Mr Tambourine Man and A Hard Rain's A-Gonna Fall are, of course, two early Dylan songs.

"The first-named one" refers to Dylan Thomas - Dylan being his first name; the first, so to speak, famous Dylan and his actual name (Robert Zimmerman adopted the Dylan part of his name). None of this, however, is intended, in any way, as a slight on Bob Dylan.

"The doctor's morphine" refers to information about his death that ascribes it more to medical error than drinking (though he was a heavy drinker and this did not help his health).

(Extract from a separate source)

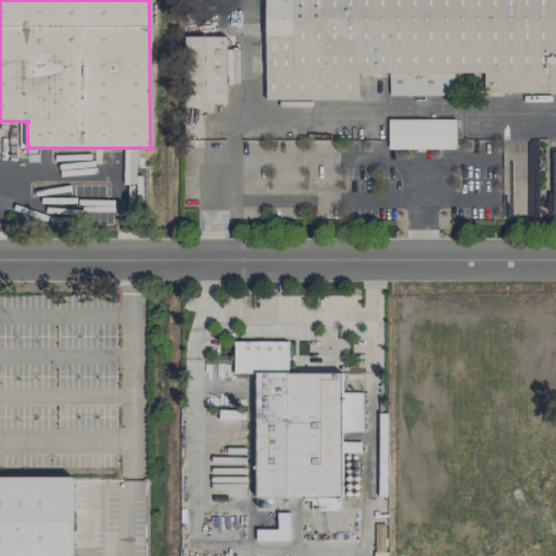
[(555,0),(265,0),(265,99),(357,100),(357,73),(388,74),(389,77),(389,96),(453,96),(454,73),(484,74),(484,89),(485,91),(555,92),(555,0)]
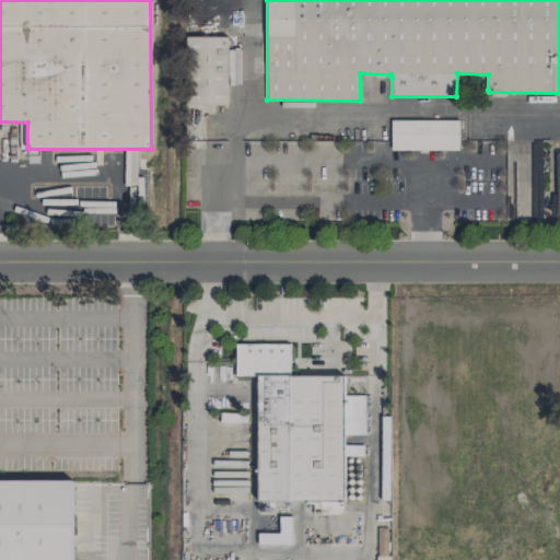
[(226,105),(228,36),(187,36),(187,105),(226,105)]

For more information see- http://www.theguardian.com/uk/2004/nov/27/books.booksnews

or Google death Dylan Thomas.

"The unknown millennium" - this poem was originally written just before turn of the century.  







Dylan Thomas at the BBC











DYLAN ON THE NORTHERN LINE




...though I sang in my chains like the sea.

-Dylan Thomas, Fern Hill





Now I was young and read you in the crowded trains,

down clattering tracks that racked to the city and back.

In the daily commuting I would dream of the change


(that we know never came) and I silently chanted

tambourine man and a hummed a hard rain.

But firstly, firstly it was you, the first-named one.

Your words were incantation while others read the news.

But the sewn flesh and the fire, the bold cryptic utterance,

all the colour of saying, was not mine to own

(I was awkward and lean; not golden, just green)

but the myth was enough-

and I dreamed as I passed the awakening dark

after sunset burned scrapers and streetlights and cars

needled the night. 


                             Now I'm older- the unknown millennium

is knocking on history's door. Long, long ago

you died in dark flames of depression and fame-

that doctor's morphine blotting out

all the middle-aged years and time's moderation.

But I was moderate always, except that for me,

deep in some secret heat of the heart, somewhere apart,

how I wished I could sing in my chains like the sea.